*** Provided records ***

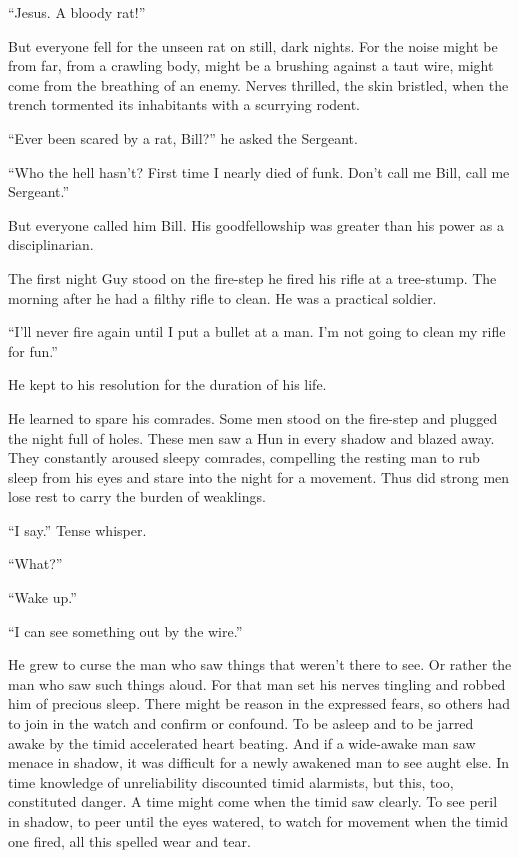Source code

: ``Jesus. A bloody rat!''

But everyone fell for the unseen rat on still, dark nights. For the noise might be from far, from a crawling body, might be a brushing against a taut wire, might come from the breathing of an enemy. Nerves thrilled, the skin bristled, when the trench tormented its inhabitants with a scurrying rodent.

``Ever been scared by a rat, Bill?'' he asked the Sergeant.

``Who the hell hasn't? First time I nearly died of funk. Don't call me Bill, call me Sergeant.''

But everyone called him Bill. His goodfellowship was greater than his power as a disciplinarian.

The first night Guy stood on the fire-step he fired his rifle at a tree-stump. The morning after he had a filthy rifle to clean. He was a practical soldier.

``I'll never fire again until I put a bullet at a man. I'm not going to clean my rifle for fun.''

He kept to his resolution for the duration of his life.

He learned to spare his comrades. Some men stood on the fire-step and plugged the night full of holes. These men saw a Hun in every shadow and blazed away. They constantly aroused sleepy comrades, compelling the resting man to rub sleep from his eyes and stare into the night for a movement. Thus did strong men lose rest to carry the burden of weaklings.

``I say.'' Tense whisper.

``What?''

``Wake up.''

``I can see something out by the wire.''

He grew to curse the man who saw things that weren't there to see. Or rather the man who saw such things aloud. For that man set his nerves tingling and robbed him of precious sleep. There might be reason in the expressed fears, so others had to join in the watch and confirm or confound. To be asleep and to be jarred awake by the timid accelerated heart beating. And if a wide-awake man saw menace in shadow, it was difficult for a newly awakened man to see aught else. In time knowledge of unreliability discounted timid alarmists, but this, too, constituted danger. A time might come when the timid saw clearly. To see peril in shadow, to peer until the eyes watered, to watch for movement when the timid one fired, all this spelled wear and tear.

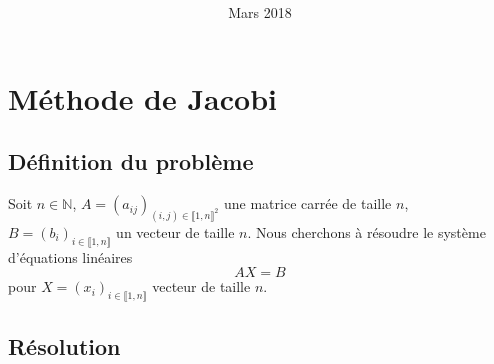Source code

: \documentclass[11pt, a4paper]{article}
\title{
\LARGE{\textbf{\hmwkClass}}\\
\vspace{0.5in}
\large{\textbf{\hmwkTitle}}
\vspace{3in}
}
\author{\textbf{\hmwkAuthorName}}
\date{Mars 2018} %
\begin{document}
\maketitle



\newpage
\tableofcontents
\newpage



\section{Méthode de Jacobi}

\subsection{Définition du problème}

Soit $n \in \mathds{N}$, $A = (a_{ij})_{(i,j)\in \llbracket 1,n \rrbracket^2}$ une matrice carrée de taille $n$, $B = (b_{i})_{i\in \llbracket 1,n \rrbracket}$ un vecteur de taille $n$.
Nous cherchons à résoudre le système d'équations linéaires
\begin{equation} \label{eq:problem}
    AX=B
\end{equation}
pour $X = (x_{i})_{i\in \llbracket 1,n \rrbracket}$ vecteur de taille $n$.

\subsection{Résolution}
\end{document}
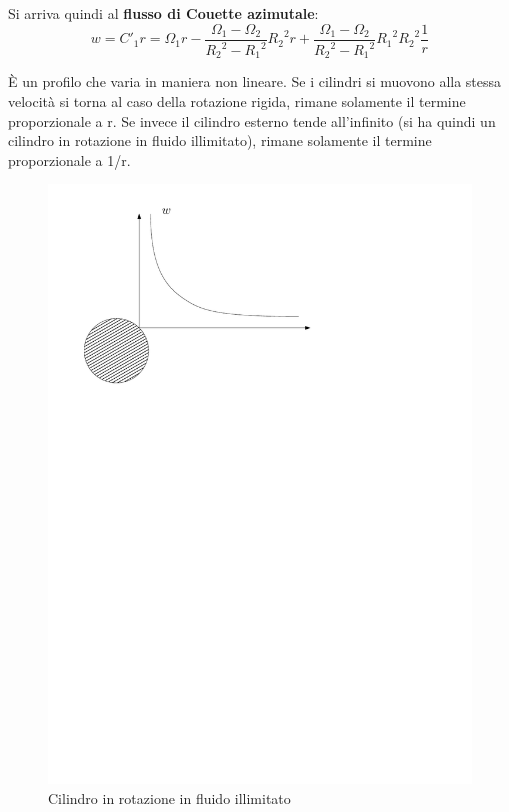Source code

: %			
Si arriva quindi al \textbf{flusso di Couette azimutale}:
%
	\begin{equation*}	
			w = {C'}_1 r = {\Omega}_1 r - \frac{{\Omega}_1 - {\Omega}_2}{{R_2}^2 - {R_1}^2} {R_2}^2 r + \frac{{\Omega}_1 - {\Omega}_2}{{R_2}^2 - {R_1}^2} {R_1}^2 {R_2}^2 \frac{1}{r}
	\end{equation*}
%

È un profilo che varia in maniera non lineare.
Se i cilindri si muovono alla stessa velocità si torna al caso della rotazione rigida, rimane solamente il termine proporzionale a r.
Se invece il cilindro esterno tende all'infinito (si ha quindi un cilindro in rotazione in fluido illimitato), rimane solamente il termine proporzionale a 1/r.
	\begin{figure}[ht]
		\includegraphics[scale=0.7]{./3.6 Soluzioni esatte equazioni di Navier-Stokes/3.6-6}
		\centering
		\caption{Cilindro in rotazione in fluido illimitato}
	\end{figure}
%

*** End of Provided records ***

Required work: All lines above in which the word "rimane" occurs should be identified and copied.

Solution to this problem:
Se i cilindri si muovono alla stessa velocità si torna al caso della rotazione rigida, rimane solamente il termine proporzionale a r.
Se invece il cilindro esterno tende all'infinito (si ha quindi un cilindro in rotazione in fluido illimitato), rimane solamente il termine proporzionale a 1/r.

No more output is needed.